I am looking to return all the substrings of a string that match a particular pattern (regexp). This is a very common text processing operation.
StringTools[RegMatch] returns boolean about whether the given pattern exists somewhere in the string. That's a start, but it is not efficient to hunt around for where the match is in order to extract the characters.
StringTools[Search] and [SearchAll] can return position information, but they work on exact matches of the pattern space, not on regular expressions. I could pre-generate all the possible matching sequences of up to some length and search for those exactly, but that is inconvenient at best and pretty much useless if there is a .* or .+ in the regular expression (as the space of potential matches grows exponentially.)
StringTools[RegSub] can be used to find one match by using something like ".*(REALPATTERN).*" = "\1" but since this does not extract any position information, one would at the very least then have to StringTools[Search] of the exact match to determine the position, then take a substring of the original string, and continue searching.

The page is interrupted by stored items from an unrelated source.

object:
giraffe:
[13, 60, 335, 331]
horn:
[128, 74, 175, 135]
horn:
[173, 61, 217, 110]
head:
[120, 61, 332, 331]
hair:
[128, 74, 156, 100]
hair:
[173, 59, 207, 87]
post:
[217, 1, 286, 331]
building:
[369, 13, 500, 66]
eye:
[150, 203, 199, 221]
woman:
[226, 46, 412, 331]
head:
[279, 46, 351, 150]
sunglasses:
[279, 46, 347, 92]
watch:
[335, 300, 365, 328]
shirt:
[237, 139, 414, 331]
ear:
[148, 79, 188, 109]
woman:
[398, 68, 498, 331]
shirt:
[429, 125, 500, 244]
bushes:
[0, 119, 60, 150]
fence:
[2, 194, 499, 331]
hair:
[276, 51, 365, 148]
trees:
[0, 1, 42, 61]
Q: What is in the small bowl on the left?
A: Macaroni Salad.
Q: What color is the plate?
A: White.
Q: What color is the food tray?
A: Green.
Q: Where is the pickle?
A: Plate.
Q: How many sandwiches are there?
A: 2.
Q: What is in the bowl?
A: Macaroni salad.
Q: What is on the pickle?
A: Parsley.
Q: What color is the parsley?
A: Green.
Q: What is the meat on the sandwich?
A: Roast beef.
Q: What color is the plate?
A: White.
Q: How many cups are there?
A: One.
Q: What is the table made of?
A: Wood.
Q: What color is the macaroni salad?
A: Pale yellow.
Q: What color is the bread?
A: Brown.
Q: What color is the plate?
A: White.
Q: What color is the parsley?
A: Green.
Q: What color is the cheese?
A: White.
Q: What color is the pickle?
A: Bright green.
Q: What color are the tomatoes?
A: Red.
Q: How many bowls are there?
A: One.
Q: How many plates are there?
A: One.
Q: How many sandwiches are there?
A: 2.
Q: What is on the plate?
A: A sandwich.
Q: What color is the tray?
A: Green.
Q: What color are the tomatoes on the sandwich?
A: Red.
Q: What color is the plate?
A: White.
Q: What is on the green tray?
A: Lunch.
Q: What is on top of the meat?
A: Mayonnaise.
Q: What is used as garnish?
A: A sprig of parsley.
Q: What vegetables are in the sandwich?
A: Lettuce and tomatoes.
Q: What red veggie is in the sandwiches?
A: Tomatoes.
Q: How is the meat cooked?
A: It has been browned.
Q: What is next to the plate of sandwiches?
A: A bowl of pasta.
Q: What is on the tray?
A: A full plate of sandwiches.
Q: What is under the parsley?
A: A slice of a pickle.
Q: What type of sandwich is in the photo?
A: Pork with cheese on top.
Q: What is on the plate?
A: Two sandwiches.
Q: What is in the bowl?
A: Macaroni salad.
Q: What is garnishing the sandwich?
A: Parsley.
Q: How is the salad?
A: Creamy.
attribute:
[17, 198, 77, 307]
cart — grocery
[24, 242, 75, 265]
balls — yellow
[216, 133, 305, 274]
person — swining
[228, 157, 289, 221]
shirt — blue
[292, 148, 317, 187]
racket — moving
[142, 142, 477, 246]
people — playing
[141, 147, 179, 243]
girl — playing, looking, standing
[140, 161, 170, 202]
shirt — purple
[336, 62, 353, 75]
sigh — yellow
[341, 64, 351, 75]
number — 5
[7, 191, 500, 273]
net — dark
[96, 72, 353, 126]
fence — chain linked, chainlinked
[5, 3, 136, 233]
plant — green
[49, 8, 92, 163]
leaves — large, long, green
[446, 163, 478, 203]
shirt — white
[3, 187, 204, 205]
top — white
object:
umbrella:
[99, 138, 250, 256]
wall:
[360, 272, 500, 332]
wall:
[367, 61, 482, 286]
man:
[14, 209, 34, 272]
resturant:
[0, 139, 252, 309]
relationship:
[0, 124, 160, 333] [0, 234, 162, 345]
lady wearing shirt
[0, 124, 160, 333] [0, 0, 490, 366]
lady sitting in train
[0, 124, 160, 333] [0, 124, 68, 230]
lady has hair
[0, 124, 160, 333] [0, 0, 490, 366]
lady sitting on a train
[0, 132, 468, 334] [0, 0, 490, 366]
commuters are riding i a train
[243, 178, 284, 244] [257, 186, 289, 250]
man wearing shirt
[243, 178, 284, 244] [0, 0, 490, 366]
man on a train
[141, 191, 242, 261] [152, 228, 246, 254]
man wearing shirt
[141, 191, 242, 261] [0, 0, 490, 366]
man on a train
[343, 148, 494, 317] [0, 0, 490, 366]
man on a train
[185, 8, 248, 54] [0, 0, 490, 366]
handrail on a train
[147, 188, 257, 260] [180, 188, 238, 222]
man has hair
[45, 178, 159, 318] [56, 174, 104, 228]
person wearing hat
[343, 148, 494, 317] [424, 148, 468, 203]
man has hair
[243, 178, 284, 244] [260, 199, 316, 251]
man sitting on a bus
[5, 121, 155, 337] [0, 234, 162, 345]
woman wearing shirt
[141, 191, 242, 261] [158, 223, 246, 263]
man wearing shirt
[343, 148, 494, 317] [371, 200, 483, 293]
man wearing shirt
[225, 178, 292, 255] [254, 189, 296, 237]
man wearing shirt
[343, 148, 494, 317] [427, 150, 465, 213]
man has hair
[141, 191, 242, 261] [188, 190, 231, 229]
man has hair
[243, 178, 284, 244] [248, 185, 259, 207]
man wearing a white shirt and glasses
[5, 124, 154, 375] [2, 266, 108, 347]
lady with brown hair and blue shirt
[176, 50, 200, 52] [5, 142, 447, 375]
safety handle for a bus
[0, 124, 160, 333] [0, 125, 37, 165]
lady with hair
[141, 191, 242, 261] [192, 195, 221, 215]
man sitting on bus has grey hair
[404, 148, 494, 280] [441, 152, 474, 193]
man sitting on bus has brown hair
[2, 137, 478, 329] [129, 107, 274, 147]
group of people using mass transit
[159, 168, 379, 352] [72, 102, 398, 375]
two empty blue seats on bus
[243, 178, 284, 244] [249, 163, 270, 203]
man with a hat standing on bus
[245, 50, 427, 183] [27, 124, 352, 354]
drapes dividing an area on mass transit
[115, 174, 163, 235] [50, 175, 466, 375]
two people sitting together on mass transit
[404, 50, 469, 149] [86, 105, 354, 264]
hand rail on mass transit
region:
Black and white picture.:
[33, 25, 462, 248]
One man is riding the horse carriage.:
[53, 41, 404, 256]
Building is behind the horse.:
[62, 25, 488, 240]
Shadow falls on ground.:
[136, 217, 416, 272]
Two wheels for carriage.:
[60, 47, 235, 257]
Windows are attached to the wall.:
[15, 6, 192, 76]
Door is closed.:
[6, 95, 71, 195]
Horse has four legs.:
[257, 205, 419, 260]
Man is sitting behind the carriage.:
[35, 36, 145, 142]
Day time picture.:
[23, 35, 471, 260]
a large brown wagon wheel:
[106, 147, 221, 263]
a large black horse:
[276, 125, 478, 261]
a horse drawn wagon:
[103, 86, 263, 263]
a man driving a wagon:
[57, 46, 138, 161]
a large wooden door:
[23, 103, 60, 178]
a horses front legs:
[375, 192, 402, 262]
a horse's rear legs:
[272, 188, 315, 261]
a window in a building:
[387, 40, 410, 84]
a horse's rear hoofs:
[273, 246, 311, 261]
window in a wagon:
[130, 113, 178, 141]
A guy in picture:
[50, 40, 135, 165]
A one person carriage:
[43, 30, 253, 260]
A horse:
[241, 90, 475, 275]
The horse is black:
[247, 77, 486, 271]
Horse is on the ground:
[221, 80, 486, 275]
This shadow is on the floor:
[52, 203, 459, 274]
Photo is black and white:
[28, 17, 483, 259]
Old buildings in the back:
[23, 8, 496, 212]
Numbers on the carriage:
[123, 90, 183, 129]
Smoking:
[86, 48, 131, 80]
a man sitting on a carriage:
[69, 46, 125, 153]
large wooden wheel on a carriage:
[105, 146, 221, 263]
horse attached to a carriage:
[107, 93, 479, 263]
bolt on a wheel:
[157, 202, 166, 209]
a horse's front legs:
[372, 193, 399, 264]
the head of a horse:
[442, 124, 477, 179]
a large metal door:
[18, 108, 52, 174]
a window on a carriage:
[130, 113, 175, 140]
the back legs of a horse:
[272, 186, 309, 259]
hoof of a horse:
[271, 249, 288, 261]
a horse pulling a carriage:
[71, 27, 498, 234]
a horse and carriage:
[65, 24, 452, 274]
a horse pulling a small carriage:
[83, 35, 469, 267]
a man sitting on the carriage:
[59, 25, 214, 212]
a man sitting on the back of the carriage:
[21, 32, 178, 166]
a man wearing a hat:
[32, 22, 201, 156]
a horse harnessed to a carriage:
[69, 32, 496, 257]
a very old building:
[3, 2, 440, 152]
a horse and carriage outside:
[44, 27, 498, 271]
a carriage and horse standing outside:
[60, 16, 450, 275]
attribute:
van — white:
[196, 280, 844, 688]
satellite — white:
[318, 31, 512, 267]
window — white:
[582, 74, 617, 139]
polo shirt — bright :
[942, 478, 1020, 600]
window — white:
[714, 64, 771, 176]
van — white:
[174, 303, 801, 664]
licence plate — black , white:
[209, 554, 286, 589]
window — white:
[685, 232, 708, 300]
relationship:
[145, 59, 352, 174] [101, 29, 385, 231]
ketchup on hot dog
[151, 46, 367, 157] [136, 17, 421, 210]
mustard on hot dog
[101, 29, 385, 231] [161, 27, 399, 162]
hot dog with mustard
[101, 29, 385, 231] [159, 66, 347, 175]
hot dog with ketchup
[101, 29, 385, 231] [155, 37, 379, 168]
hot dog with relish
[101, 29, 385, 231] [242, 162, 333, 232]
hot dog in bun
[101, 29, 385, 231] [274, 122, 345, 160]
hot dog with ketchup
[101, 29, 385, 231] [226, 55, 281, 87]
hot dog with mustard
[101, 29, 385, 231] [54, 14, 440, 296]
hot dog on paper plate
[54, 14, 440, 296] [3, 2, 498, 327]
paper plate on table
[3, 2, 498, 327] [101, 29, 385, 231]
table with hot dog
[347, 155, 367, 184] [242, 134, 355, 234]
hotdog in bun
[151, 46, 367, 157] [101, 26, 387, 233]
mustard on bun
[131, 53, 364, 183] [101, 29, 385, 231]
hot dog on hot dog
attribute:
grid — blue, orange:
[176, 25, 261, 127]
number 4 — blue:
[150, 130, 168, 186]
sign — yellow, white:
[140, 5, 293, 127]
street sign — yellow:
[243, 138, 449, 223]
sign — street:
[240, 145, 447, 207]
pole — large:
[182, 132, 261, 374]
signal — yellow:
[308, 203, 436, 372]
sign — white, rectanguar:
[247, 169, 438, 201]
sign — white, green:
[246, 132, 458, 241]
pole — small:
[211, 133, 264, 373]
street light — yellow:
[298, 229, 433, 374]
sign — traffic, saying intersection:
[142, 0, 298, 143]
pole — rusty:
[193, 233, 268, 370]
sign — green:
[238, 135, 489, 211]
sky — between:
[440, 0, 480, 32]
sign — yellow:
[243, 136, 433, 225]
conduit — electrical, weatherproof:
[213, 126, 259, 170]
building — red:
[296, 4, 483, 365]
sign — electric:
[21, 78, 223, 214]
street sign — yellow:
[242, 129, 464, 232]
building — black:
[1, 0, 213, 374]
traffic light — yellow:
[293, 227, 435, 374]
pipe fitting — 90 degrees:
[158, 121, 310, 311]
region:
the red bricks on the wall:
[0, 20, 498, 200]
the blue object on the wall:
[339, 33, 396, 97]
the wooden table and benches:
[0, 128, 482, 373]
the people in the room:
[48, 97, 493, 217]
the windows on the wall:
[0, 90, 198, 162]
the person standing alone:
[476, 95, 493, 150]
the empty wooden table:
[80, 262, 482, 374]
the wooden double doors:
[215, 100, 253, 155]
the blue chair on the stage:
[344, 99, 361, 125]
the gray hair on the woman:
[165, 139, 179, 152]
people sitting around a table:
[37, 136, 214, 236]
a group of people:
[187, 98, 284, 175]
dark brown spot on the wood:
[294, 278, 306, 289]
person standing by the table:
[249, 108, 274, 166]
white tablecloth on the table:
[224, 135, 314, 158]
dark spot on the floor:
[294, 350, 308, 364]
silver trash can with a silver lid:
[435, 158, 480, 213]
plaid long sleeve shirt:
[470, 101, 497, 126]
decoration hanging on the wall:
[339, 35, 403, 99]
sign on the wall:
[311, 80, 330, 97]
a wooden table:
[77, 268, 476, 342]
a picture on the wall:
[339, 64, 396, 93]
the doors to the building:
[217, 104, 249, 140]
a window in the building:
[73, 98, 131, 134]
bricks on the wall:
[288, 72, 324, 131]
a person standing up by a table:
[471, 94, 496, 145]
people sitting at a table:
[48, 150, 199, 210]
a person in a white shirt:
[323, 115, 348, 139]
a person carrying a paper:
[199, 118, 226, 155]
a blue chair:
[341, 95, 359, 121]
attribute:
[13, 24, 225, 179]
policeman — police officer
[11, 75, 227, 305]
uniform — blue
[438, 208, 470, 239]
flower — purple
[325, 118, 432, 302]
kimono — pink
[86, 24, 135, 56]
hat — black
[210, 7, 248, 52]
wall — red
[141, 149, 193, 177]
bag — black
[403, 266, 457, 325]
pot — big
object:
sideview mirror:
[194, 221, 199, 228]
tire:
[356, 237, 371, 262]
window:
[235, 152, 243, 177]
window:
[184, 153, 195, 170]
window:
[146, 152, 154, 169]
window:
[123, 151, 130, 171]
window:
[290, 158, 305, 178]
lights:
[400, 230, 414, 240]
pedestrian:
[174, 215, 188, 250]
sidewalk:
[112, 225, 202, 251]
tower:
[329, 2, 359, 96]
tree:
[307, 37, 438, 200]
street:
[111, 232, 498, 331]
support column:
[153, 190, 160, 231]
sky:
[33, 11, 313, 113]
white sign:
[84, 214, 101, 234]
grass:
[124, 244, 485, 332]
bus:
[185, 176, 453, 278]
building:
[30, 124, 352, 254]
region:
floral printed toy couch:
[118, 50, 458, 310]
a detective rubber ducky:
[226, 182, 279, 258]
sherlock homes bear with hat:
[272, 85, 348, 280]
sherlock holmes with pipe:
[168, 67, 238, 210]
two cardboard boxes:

And if you are going to do that, you might as well just use StringTools[RegMatch] with an optional third argument of a symbol to return the matched characters, instead of fooliing around with deleting everything else using RegSub.
Have I overlooked a possibility?
Example of use:
I would like to search "variable %1 needs to be of the form %3+2.9 in order to use routine %2 to find the fizturl", extracting the "%1", "%3", "%2". This would be regular expression "%[0-9]+". Notice that there might be other digits in the string that I do not want to extract, so I cannot just search for digits. I also cannot just remove all characters "[^0-9%]" as that would leave digits and would, for example, merge together the %3+2.9 into %329 leaving post-processing to extract the true pattern matches.
For what I am doing at the moment, I do not need to know the positions those occured at, just the matches.